Re: Representing Types in the Catalog (was Re: Distributed foreign keys)

From: Bob Badour <bbadour_at_golden.net>
Date: Wed, 9 Jul 2003 00:42:04 -0400
Message-ID: <YY0Pa.509$5o.70409340@mantis.golden.net>


"Paul Vernon" <paul.vernon_at_ukk.ibmm.comm> wrote in message news:bef3uj$1vlg$1_at_gazette.almaden.ibm.com...
> "Bob Badour" <bbadour_at_golden.net> wrote in message
> news:1_DOa.435$%R5.65300577_at_mantis.golden.net...
> > A type declaration comprises possible representations and constraints.
One
> > can derive the relation literal as a cartesian product of the components
of
> > a possible representation restricted by the constraints.
> >
> >
> > > So it's both the components and the constraints on them that we need.
> >
> > Yes, I agree. The question is how best to represent components and how
best
> > to represent constraints in the catalog.
>
> OK, although I think we are suggesting roughly equivalent representations.
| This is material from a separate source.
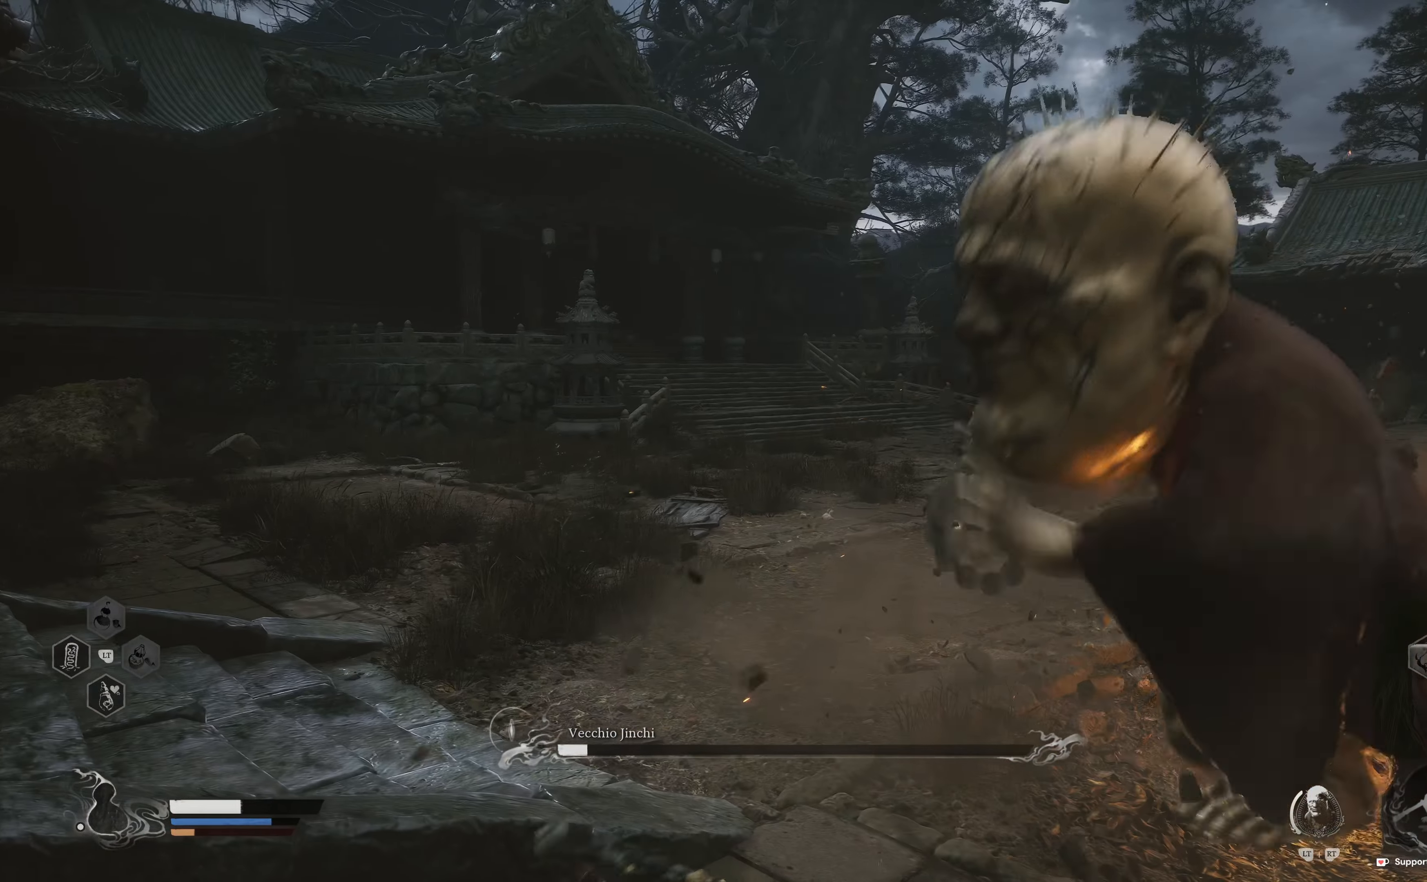
{"buttons": ["B"], "left_stick": "up-right", "right_stick": "center", "events": [[50, "B", "up"], [67, "left_stick", "up"], [167, "B", "down"], [267, "B", "up"], [400, "left_stick", "up-right"], [434, "B", "down"]]}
I don't think we are. I am suggesting a representation from which we can derive the relational literal, but we cannot necessarily derive the representation from the relational literal. The relational literal only describes the set of values in one possible representation. A type is more than a set of values.

> I guess I am bundling the components and the constraints into one
relational
> expression. You suggest holding the components separately from the
> constraints, then if we want a literal, building a single RE by cross
> producing the components and restricting the result with the constraint.
> Sounds OK for simple types, but how would you define how two poss reps for
a
> single type equate?

I am not sure I would--the equality operator already defines it at the logical level. If we have two possible representations, P1 & P2, with corresponding relational literals P1_LIT and P2_LIT, we can determine the equal values in P2 for a P1 literal by:

P2_LIT WHERE P2(/*...components from P2_LIT...*/) = P1(/*...literal components...*/)

And vice versa.

Due to implementation issues the expression above might not yield a relation with cardinality = 1.

Since a standard catalog necessarily describes the logical model and not any physical implementation artifacts, exposing more detail to equate possible representations would break physical independence.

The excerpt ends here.